Record and Artist Details

Composer or Director: Wolfgang Amadeus Mozart

Genre:

Opera

Label: C Major

Media Format: Digital Versatile Disc

Media Runtime: 73

Mastering:

DDD

Catalogue Number: 731 608

731 608. MOZART Davide Penitente

Tracks:

Composition Artist Credit
Davidde penitente Wolfgang Amadeus Mozart, Composer
(Les) Musiciens du Louvre
Christiane Karg, Soprano
Marc Minkowski, Conductor
Marianne Crebassa, Mezzo soprano
Salzburg Bach Choir
Stanislas de Barbeyrac, Tenor
Wolfgang Amadeus Mozart, Composer
Adagio and Fugue Wolfgang Amadeus Mozart, Composer
(Les) Musiciens du Louvre
Marc Minkowski, Conductor
Wolfgang Amadeus Mozart, Composer
Well. I’m not sure whether I should be reviewing this unusual DVD for Gramophone or for Horse & Hound. In 1785 Mozart was commissioned to compose a piece for a Viennese charity.

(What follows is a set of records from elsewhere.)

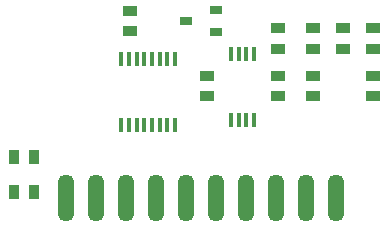
<source format=gts>
G04 (created by PCBNEW (2013-07-07 BZR 4022)-stable) date 2014-06-17 1:27:57 PM*
%MOIN*%
G04 Gerber Fmt 3.4, Leading zero omitted, Abs format*
%FSLAX34Y34*%
G01*
G70*
G90*
G04 APERTURE LIST*
%ADD10C,0.00590551*%
%ADD11R,0.0118X0.0512*%
%ADD12R,0.015X0.05*%
%ADD13R,0.0394X0.0276*%
%ADD14R,0.045X0.032*%
%ADD15R,0.032X0.045*%
%ADD16O,0.0531496X0.15748*%
G04 APERTURE END LIST*
G54D10*
G54D11*
X47423Y-31419D03*
X47173Y-31419D03*
X46913Y-31419D03*
X46663Y-31419D03*
X46663Y-33619D03*
X46918Y-33619D03*
X47173Y-33619D03*
X47428Y-33619D03*
G54D12*
X43001Y-33779D03*
X43257Y-33779D03*
X43513Y-33779D03*
X43769Y-33779D03*
X44025Y-33779D03*
X44281Y-33779D03*
X44537Y-33779D03*
X44793Y-33779D03*
X44793Y-31575D03*
X44537Y-31575D03*
X44281Y-31575D03*
X44025Y-31575D03*
X43769Y-31575D03*
X43513Y-31575D03*
X43257Y-31575D03*
X43001Y-31575D03*
G54D13*
X45169Y-30314D03*
X46169Y-29939D03*
X46169Y-30689D03*
G54D14*
X50393Y-30570D03*
X50393Y-31240D03*
X48228Y-31240D03*
X48228Y-30570D03*
X49409Y-31240D03*
X49409Y-30570D03*
X45866Y-32815D03*
X45866Y-32145D03*
X48228Y-32815D03*
X48228Y-32145D03*
X51377Y-32145D03*
X51377Y-32815D03*
X51377Y-30570D03*
X51377Y-31240D03*
X49409Y-32145D03*
X49409Y-32815D03*
X43307Y-29979D03*
X43307Y-30649D03*
G54D15*
X40098Y-36023D03*
X39428Y-36023D03*
X39428Y-34842D03*
X40098Y-34842D03*
G54D16*
X41169Y-36220D03*
X42169Y-36220D03*
X43169Y-36220D03*
X44169Y-36220D03*
X45169Y-36220D03*
X46169Y-36220D03*
X47169Y-36220D03*
X48169Y-36220D03*
X49169Y-36220D03*
X50169Y-36220D03*
M02*

</source>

Pressed for time, he adapted the Kyrie and Gloria of his unfinished Mass in C minor, K427, to an Italian text possibly written by da Ponte; the only new music consisted of two arias and an accompanied ‘cadenza’ towards the end. The cantata was performed in the Burgtheater on March 13 and 15. The soloists included Caterina Cavalieri and Valentin Adamberger, who had taken part in the first performances of Die Entführung three years earlier: the Allegro of ‘Tra l’oscure’ is another concession to Cavalieri’s ‘flexible throat’ (Mozart’s words), and ‘A te, fra tanto affanni’ is first cousin to Belmonte’s ‘Wenn der Freude Tränen fliessen’.

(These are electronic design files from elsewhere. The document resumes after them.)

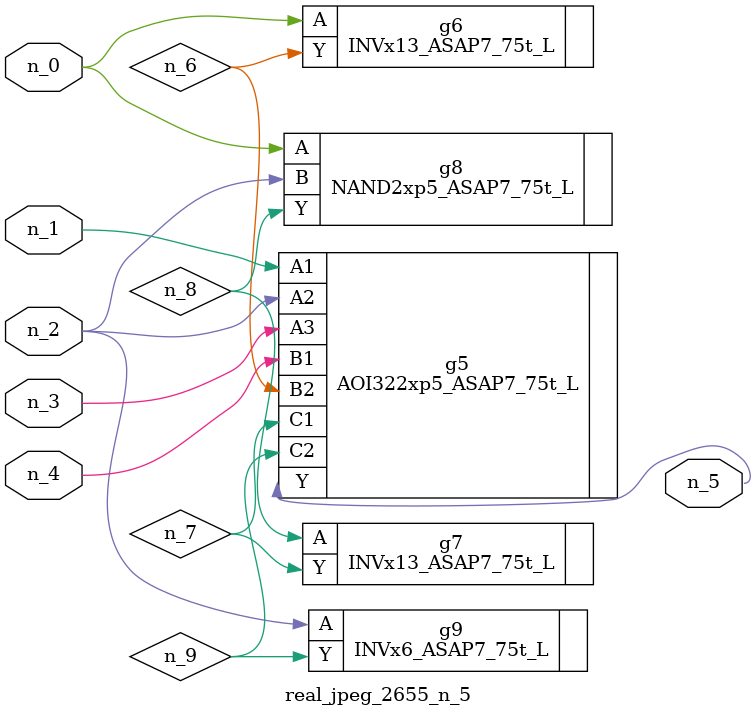
<source format=v>
module real_jpeg_2655_n_5 (n_4, n_0, n_1, n_2, n_3, n_5);

input n_4;
input n_0;
input n_1;
input n_2;
input n_3;

output n_5;

wire n_8;
wire n_6;
wire n_7;
wire n_9;

INVx13_ASAP7_75t_L g6 ( 
.A(n_0),
.Y(n_6)
);

NAND2xp5_ASAP7_75t_L g8 ( 
.A(n_0),
.B(n_2),
.Y(n_8)
);

AOI322xp5_ASAP7_75t_L g5 ( 
.A1(n_1),
.A2(n_2),
.A3(n_3),
.B1(n_4),
.B2(n_6),
.C1(n_7),
.C2(n_9),
.Y(n_5)
);

INVx6_ASAP7_75t_L g9 ( 
.A(n_2),
.Y(n_9)
);

INVx13_ASAP7_75t_L g7 ( 
.A(n_8),
.Y(n_7)
);


endmodule
</source>
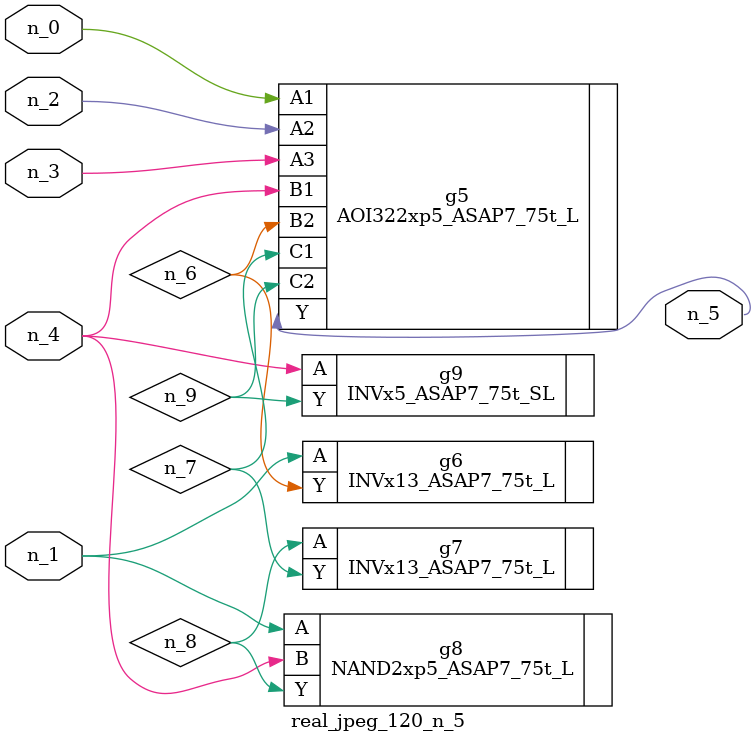
<source format=v>
module real_jpeg_120_n_5 (n_4, n_0, n_1, n_2, n_3, n_5);

input n_4;
input n_0;
input n_1;
input n_2;
input n_3;

output n_5;

wire n_8;
wire n_6;
wire n_7;
wire n_9;

AOI322xp5_ASAP7_75t_L g5 ( 
.A1(n_0),
.A2(n_2),
.A3(n_3),
.B1(n_4),
.B2(n_6),
.C1(n_7),
.C2(n_9),
.Y(n_5)
);

INVx13_ASAP7_75t_L g6 ( 
.A(n_1),
.Y(n_6)
);

NAND2xp5_ASAP7_75t_L g8 ( 
.A(n_1),
.B(n_4),
.Y(n_8)
);

INVx5_ASAP7_75t_SL g9 ( 
.A(n_4),
.Y(n_9)
);

INVx13_ASAP7_75t_L g7 ( 
.A(n_8),
.Y(n_7)
);


endmodule
</source>
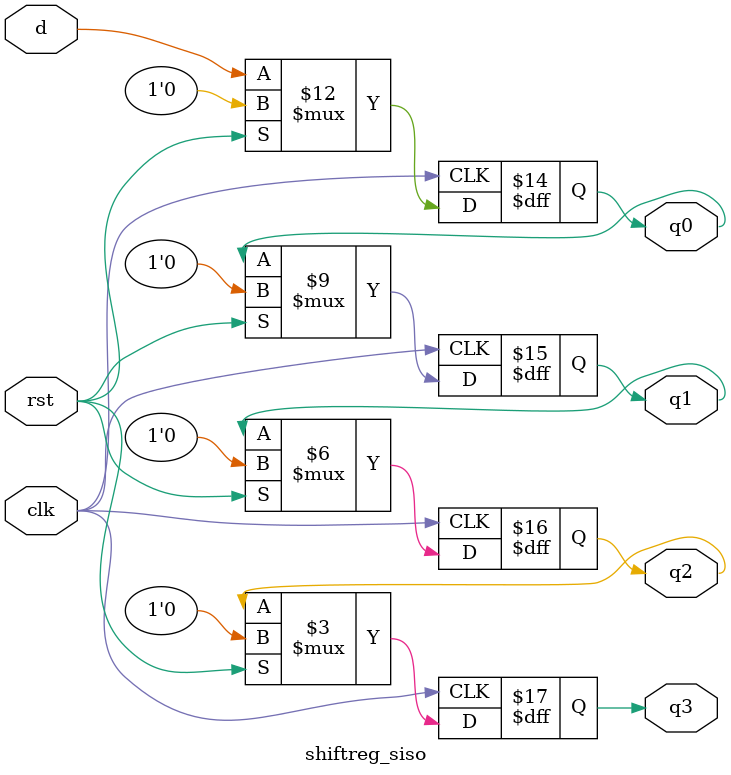
<source format=v>
module shiftreg_siso(d,rst,clk,q0,q1,q2,q3); 
input d,rst,clk;
output reg q0,q1,q2,q3;

wire qb0,qb1,qb2,qb3;

always @ (posedge clk) begin
if (rst) begin
	q0=0;
	q1=0;
	q2=0;
	q3=0;
end
else begin
	q0<=d;
	q1<=q0;
	q2<=q1;
	q3<=q2;
end
end
endmodule

</source>
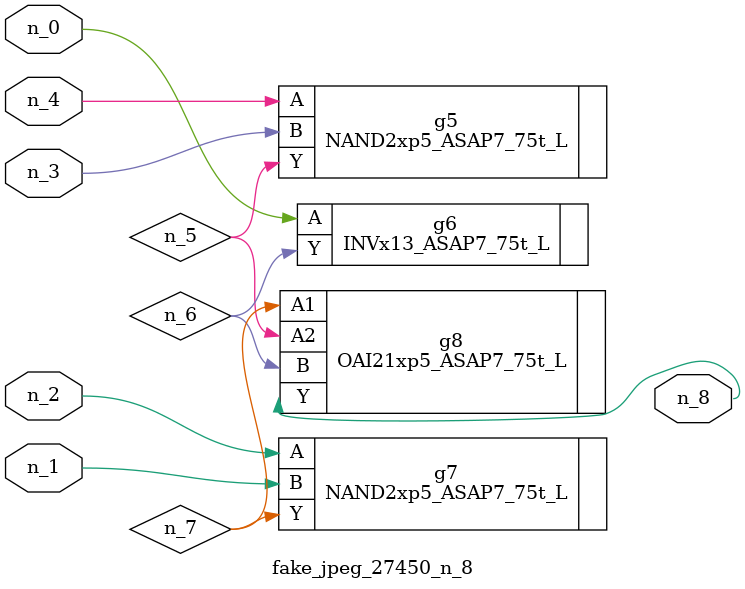
<source format=v>
module fake_jpeg_27450_n_8 (n_3, n_2, n_1, n_0, n_4, n_8);

input n_3;
input n_2;
input n_1;
input n_0;
input n_4;

output n_8;

wire n_6;
wire n_5;
wire n_7;

NAND2xp5_ASAP7_75t_L g5 ( 
.A(n_4),
.B(n_3),
.Y(n_5)
);

INVx13_ASAP7_75t_L g6 ( 
.A(n_0),
.Y(n_6)
);

NAND2xp5_ASAP7_75t_L g7 ( 
.A(n_2),
.B(n_1),
.Y(n_7)
);

OAI21xp5_ASAP7_75t_L g8 ( 
.A1(n_7),
.A2(n_5),
.B(n_6),
.Y(n_8)
);


endmodule
</source>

So much for the background. But you want to hear about the horses, don’t you? Some readers will have attended a morning session at the Spanish Riding School in Vienna, where the Lipizzaners are put through their paces to a recording of Strauss waltzes and the like. This is a live, upmarket version from the Felsenreitschule in Salzburg. The musicians are placed in the three tiers of arcades; the conductor is in the arena, in which the horses prance, trot and canter. It is a miracle of coordination. The drawback is the selective eye of the camera. Twelve horses and riders take their bows, but I could never count more than eight together in the performance. Sometimes a correlation between humans and beasts can be discerned, sometimes not. The soprano duet is matched by two greys; two groups of four horses wheel around in the double chorus. But you can’t tell if the horses enter in turn in the fugal Terzetto; they don’t in the fugal last chorus. The musical performance is good, the equine ballet is graceful. But why Davide penitente, particularly? Search me.